| Your task |
Your output should be an exact copy of the records, with no pictures in it.

| Data section |
..........

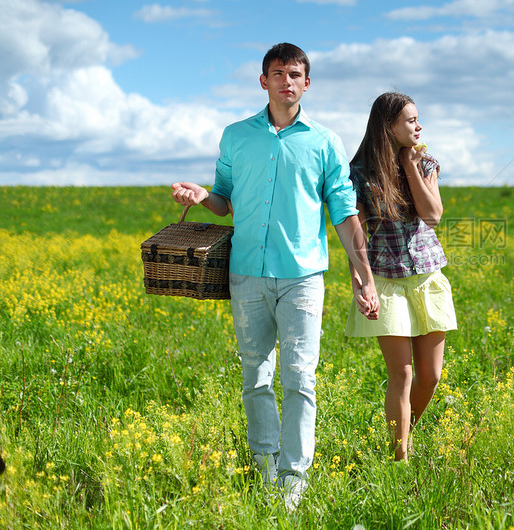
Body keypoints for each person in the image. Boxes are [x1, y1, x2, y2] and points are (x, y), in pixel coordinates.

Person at [171, 43, 379, 509]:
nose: (287, 80)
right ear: (263, 81)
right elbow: (224, 200)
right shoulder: (235, 136)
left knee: (300, 377)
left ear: (307, 84)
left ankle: (293, 482)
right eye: (278, 73)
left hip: (303, 277)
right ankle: (264, 471)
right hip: (246, 274)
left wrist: (363, 276)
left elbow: (344, 213)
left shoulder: (325, 142)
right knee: (256, 376)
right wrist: (203, 195)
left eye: (295, 74)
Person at [344, 92, 457, 462]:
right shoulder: (358, 173)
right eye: (411, 121)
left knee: (431, 376)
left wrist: (410, 165)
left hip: (427, 275)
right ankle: (399, 460)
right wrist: (363, 284)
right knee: (403, 374)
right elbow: (355, 233)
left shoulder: (425, 163)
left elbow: (433, 215)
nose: (419, 126)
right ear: (388, 126)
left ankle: (403, 433)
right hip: (386, 278)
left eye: (418, 119)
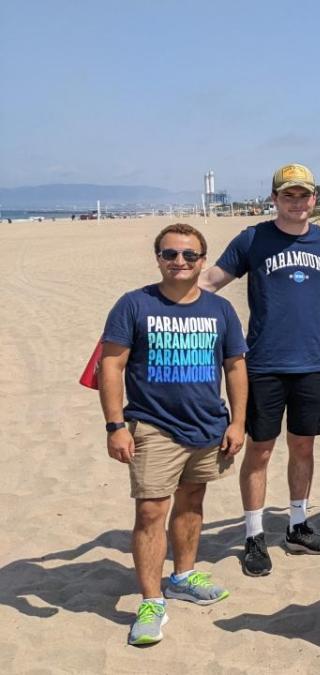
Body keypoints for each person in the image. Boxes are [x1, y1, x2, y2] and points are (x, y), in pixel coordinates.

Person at [201, 163, 320, 576]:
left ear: (314, 200)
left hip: (313, 363)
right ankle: (255, 535)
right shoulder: (253, 239)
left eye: (304, 195)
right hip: (262, 364)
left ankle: (297, 525)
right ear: (274, 199)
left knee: (303, 446)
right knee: (259, 449)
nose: (297, 203)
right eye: (288, 195)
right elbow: (210, 282)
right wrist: (162, 299)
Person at [99, 223, 248, 645]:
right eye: (170, 254)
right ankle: (150, 600)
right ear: (158, 258)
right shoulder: (134, 304)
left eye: (188, 255)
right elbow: (111, 366)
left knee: (193, 500)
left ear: (202, 261)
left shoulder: (220, 311)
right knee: (150, 511)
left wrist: (237, 422)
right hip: (152, 424)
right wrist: (115, 426)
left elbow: (235, 366)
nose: (179, 262)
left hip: (207, 424)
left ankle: (182, 575)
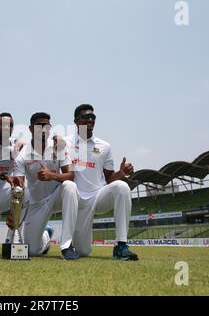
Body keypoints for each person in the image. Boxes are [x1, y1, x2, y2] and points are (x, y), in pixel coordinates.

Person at [64, 104, 138, 260]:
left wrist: (121, 173)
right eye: (85, 117)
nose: (90, 120)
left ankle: (121, 245)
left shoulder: (104, 146)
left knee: (121, 186)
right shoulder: (65, 144)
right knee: (83, 252)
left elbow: (110, 178)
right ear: (76, 121)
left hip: (98, 197)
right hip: (76, 199)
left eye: (93, 117)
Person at [12, 112, 79, 260]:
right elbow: (19, 188)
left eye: (46, 126)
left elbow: (71, 176)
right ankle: (45, 235)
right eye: (39, 126)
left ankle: (67, 245)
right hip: (37, 204)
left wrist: (52, 176)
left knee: (69, 186)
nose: (43, 130)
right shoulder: (23, 155)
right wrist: (14, 213)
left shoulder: (58, 148)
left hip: (57, 197)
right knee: (32, 251)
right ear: (30, 129)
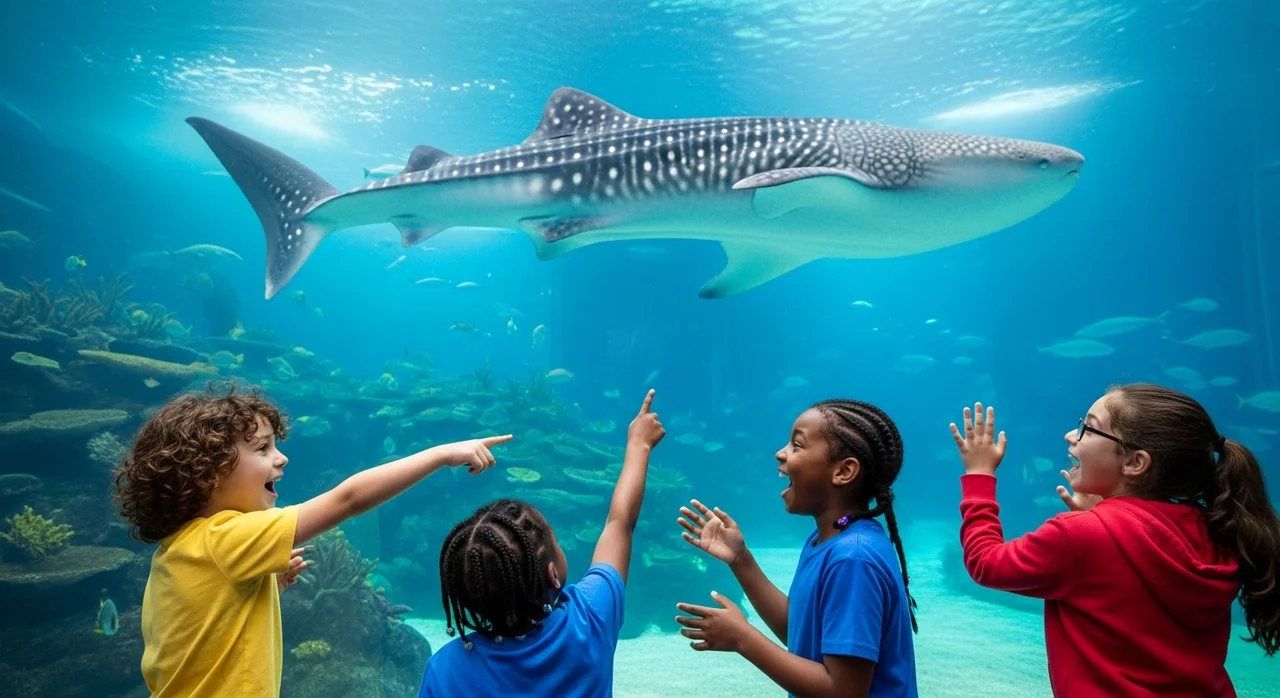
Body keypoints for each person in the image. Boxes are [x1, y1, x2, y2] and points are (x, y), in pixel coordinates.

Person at [113, 384, 511, 698]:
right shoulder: (224, 537)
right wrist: (440, 455)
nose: (281, 458)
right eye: (262, 448)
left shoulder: (178, 551)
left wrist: (263, 585)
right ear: (206, 475)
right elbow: (349, 499)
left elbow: (200, 634)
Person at [950, 385, 1280, 698]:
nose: (1070, 436)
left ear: (1135, 462)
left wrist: (980, 475)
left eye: (1088, 429)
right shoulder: (1218, 531)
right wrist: (1106, 516)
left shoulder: (1077, 537)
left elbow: (985, 563)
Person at [418, 389, 666, 698]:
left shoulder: (444, 671)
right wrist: (639, 445)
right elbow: (620, 523)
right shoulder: (590, 618)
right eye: (556, 540)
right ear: (553, 574)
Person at [674, 399, 919, 698]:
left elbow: (842, 691)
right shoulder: (829, 540)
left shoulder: (853, 559)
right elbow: (803, 633)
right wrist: (741, 560)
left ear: (843, 471)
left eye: (796, 445)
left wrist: (743, 639)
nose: (780, 453)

..........

| Result of this exercise |
Body keypoints for each person in the image. Boxes are [x1, y1, x2, y2] and points are (x, y), in pixel coordinates.

Person at [171, 43, 379, 509]:
nose: (287, 80)
right ear: (263, 81)
right elbow: (224, 200)
right shoulder: (235, 136)
left knee: (300, 377)
left ear: (307, 84)
left ankle: (293, 482)
right eye: (278, 73)
left hip: (303, 277)
right ankle: (264, 471)
right hip: (246, 274)
left wrist: (363, 276)
left elbow: (344, 213)
left shoulder: (325, 142)
right knee: (256, 376)
right wrist: (203, 195)
left eye: (295, 74)
Person at [344, 92, 457, 462]:
right shoulder: (358, 173)
right eye: (411, 121)
left knee: (431, 376)
left wrist: (410, 165)
left hip: (427, 275)
right ankle: (399, 460)
right wrist: (363, 284)
right knee: (403, 374)
right elbow: (355, 233)
left shoulder: (425, 163)
left elbow: (433, 215)
nose: (419, 126)
right ear: (388, 126)
left ankle: (403, 433)
right hip: (386, 278)
left eye: (418, 119)
Body keypoints for each person in the image. Boxes are [x1, y1, x2, y2] and points are (x, y), in pixel coordinates.

Person at [201, 163, 320, 576]:
left ear: (314, 200)
left hip: (313, 363)
right ankle: (255, 535)
right shoulder: (253, 239)
left eye: (304, 195)
right hip: (262, 364)
left ankle: (297, 525)
right ear: (274, 199)
left knee: (303, 446)
right knee: (259, 449)
nose: (297, 203)
right eye: (288, 195)
right elbow: (210, 282)
right wrist: (162, 299)
Person at [99, 223, 248, 645]:
right eye: (170, 254)
right ankle: (150, 600)
right ear: (158, 258)
right shoulder: (134, 304)
left eye: (188, 255)
right elbow: (111, 366)
left knee: (193, 500)
left ear: (202, 261)
left shoulder: (220, 311)
right knee: (150, 511)
left wrist: (237, 422)
right hip: (152, 424)
right wrist: (115, 426)
left elbow: (235, 366)
nose: (179, 262)
left hip: (207, 424)
left ankle: (182, 575)
Body keypoints for each person in the image. Boxes are [x1, y1, x2, y2] and points are (x, y), in pixel coordinates.

Person at [64, 104, 138, 260]:
left wrist: (121, 173)
right eye: (85, 117)
nose: (90, 120)
left ankle: (121, 245)
left shoulder: (104, 146)
left knee: (121, 186)
right shoulder: (65, 144)
right knee: (83, 252)
left elbow: (110, 178)
right ear: (76, 121)
left hip: (98, 197)
right hip: (76, 199)
left eye: (93, 117)
Person at [12, 112, 79, 260]:
right elbow: (19, 188)
left eye: (46, 126)
left elbow: (71, 176)
right ankle: (45, 235)
right eye: (39, 126)
left ankle: (67, 245)
right hip: (37, 204)
left wrist: (52, 176)
left knee: (69, 186)
nose: (43, 130)
right shoulder: (23, 155)
right wrist: (14, 213)
left shoulder: (58, 148)
left hip: (57, 197)
right knee: (32, 251)
right ear: (30, 129)
Body keypoints for each person in the image. Boxes are [x1, y1, x2, y2] and points are (x, y), in pixel coordinates.

Person at [113, 384, 511, 698]:
right shoulder: (224, 537)
right wrist: (440, 455)
nose: (281, 458)
right eye: (262, 448)
left shoulder: (178, 551)
left wrist: (263, 585)
right ear: (206, 475)
right elbow: (349, 499)
left elbow: (200, 634)
Person at [950, 385, 1280, 698]:
nose: (1070, 436)
left ear: (1135, 462)
left wrist: (980, 475)
left eye: (1088, 429)
right shoulder: (1218, 531)
right wrist: (1106, 516)
left shoulder: (1077, 537)
left elbow: (985, 563)
Person at [418, 389, 666, 698]:
left shoulder: (444, 671)
right wrist: (639, 445)
right elbow: (620, 523)
right shoulder: (590, 618)
right eye: (556, 540)
right ear: (553, 574)
Person at [674, 399, 919, 698]:
left elbow: (842, 691)
right shoulder: (829, 540)
left shoulder: (853, 559)
right elbow: (803, 633)
right wrist: (741, 560)
left ear: (843, 471)
left eye: (796, 445)
left wrist: (743, 639)
nose: (780, 453)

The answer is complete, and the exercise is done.